I have found there is improved performance on Ubuntu with the usage of TCP_QUICKACK (#1201). However, one unfortunate thing is that the localhost performance is woefully bad. Compared to a simple golang web server being tested on localhost, the golang server is 3X faster running on a t3a.small instance and roughly 4.6X faster running on a m5.large instance.
Note I posted some test results in #468.
The cpprestsdk simple server has higher latency and slightly better requests/sec testing on localhost compared to invoking wrk on my desktop to test against the server over the wire. It isn't clear to me where the bottlenecks are coming from. I've seen 40ms+ in a simple handler like the following. It seems inconceivable that on today's hardware you can run that slowly when doing very little work.
handler( web::http::uri uri )
: m_listener{ std::move( uri ) }
{
m_listener.support(
web::http::methods::GET,
[]( web::http::http_request message ){
auto start = std::chrono::duration_cast<std::chrono::microseconds>(std::chrono::system_clock::now().time_since_epoch()).count();
message.reply( web::http::status_codes::OK, "Hello world!" ).then( [start](pplx::task<void> t)
{
try{
t.get();
if (show_timing) {
auto now = std::chrono::duration_cast<std::chrono::microseconds>(std::chrono::system_clock::now().time_since_epoch()).count();
printf("Handler took %lld usec\n", static_cast<unsigned long long>(now - start));
}
}
catch(...){
//
}
} );
} );
}
I suspect that pplx has some hand in this poor performance. I ran a test on my desktop (localhost testing) where I created a separate io_service just for servicing pplx. Note in this implementation, as I am on an iMac Pro, I am using io_service versus GCD, which is the default implementation in pplxapple.cpp.
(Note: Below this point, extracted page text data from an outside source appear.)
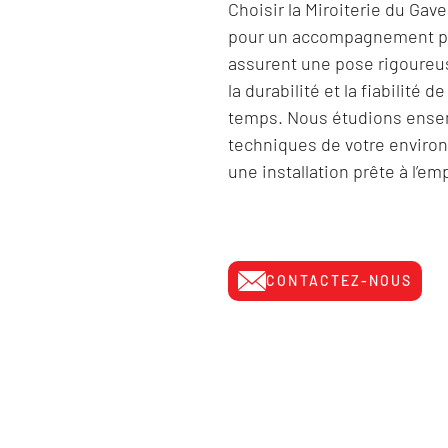
Choisir la Miroiterie du Gav
pour un accompagnement pr
assurent une pose rigoureuse
la durabilité et la fiabilité
temps. Nous étudions ensem
techniques de votre environ
une installation prête à l’emp
CONTACTEZ-NOUS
Using shared io_service (slower than GCD)
Running 10s test @ http://localhost:8989
1 threads and 1000 connections
Thread Stats Avg Stdev Max +/- Stdev
Latency 18.82ms 20.66ms 183.89ms 93.33%
Req/Sec 13.13k 5.27k 22.93k 67.35%
130080 requests in 10.08s, 11.41MB read
Socket errors: connect 750, read 2898, write 0, timeout 0
Using separate io_service
Running 10s test @ http://localhost:8989
1 threads and 1000 connections
Thread Stats Avg Stdev Max +/- Stdev
Latency 10.33ms 12.27ms 158.32ms 92.82%
Req/Sec 19.40k 6.41k 33.77k 67.74%
188477 requests in 10.02s, 16.54MB read
Socket errors: connect 750, read 3466, write 0, timeout 0
Requests/sec: 18812.64
Transfer/sec: 1.65MB
I did try to apply this to pplxlinux.cpp, but did not find an improvement. I have also found threads do really affect things quite a bit. The default is 40. The AWS instance types I'm using have 2 vCPU. If I change the number of threads down to 2-4, I get better performance.
Clearly there is something wrong in the code.
Are there any plans to improve this SDK regarding performance? Or is the mantra simply "convenient enough to use" (don't look under the hood)?
I am hoping Microsoft actually reads these issues that come up. One would like to think that this SDK would have some value to them in helping to illustrate that Microsoft is a "player" in the cloud. Why would I want to use Azure or other MS products if their software is demonstrably poor in performance? How do I know that Microsoft software in general isn't "leaving CPU on the table" by bad implementation? While pplx is "optimized" for Windows platforms, are we really sure it still isn't wasteful in CPU even on their own platforms? I've looked at the pplx code in the code base and it's some pretty difficult to get through stuff.
Microsoft could use this SDK as one of many ways to illustrate/showcase to people that they are leaders in cloud/computing.
Instead the message is that they can't even support "reasonable performance" of a simple "Hello world!" HTTP server implemented in C++.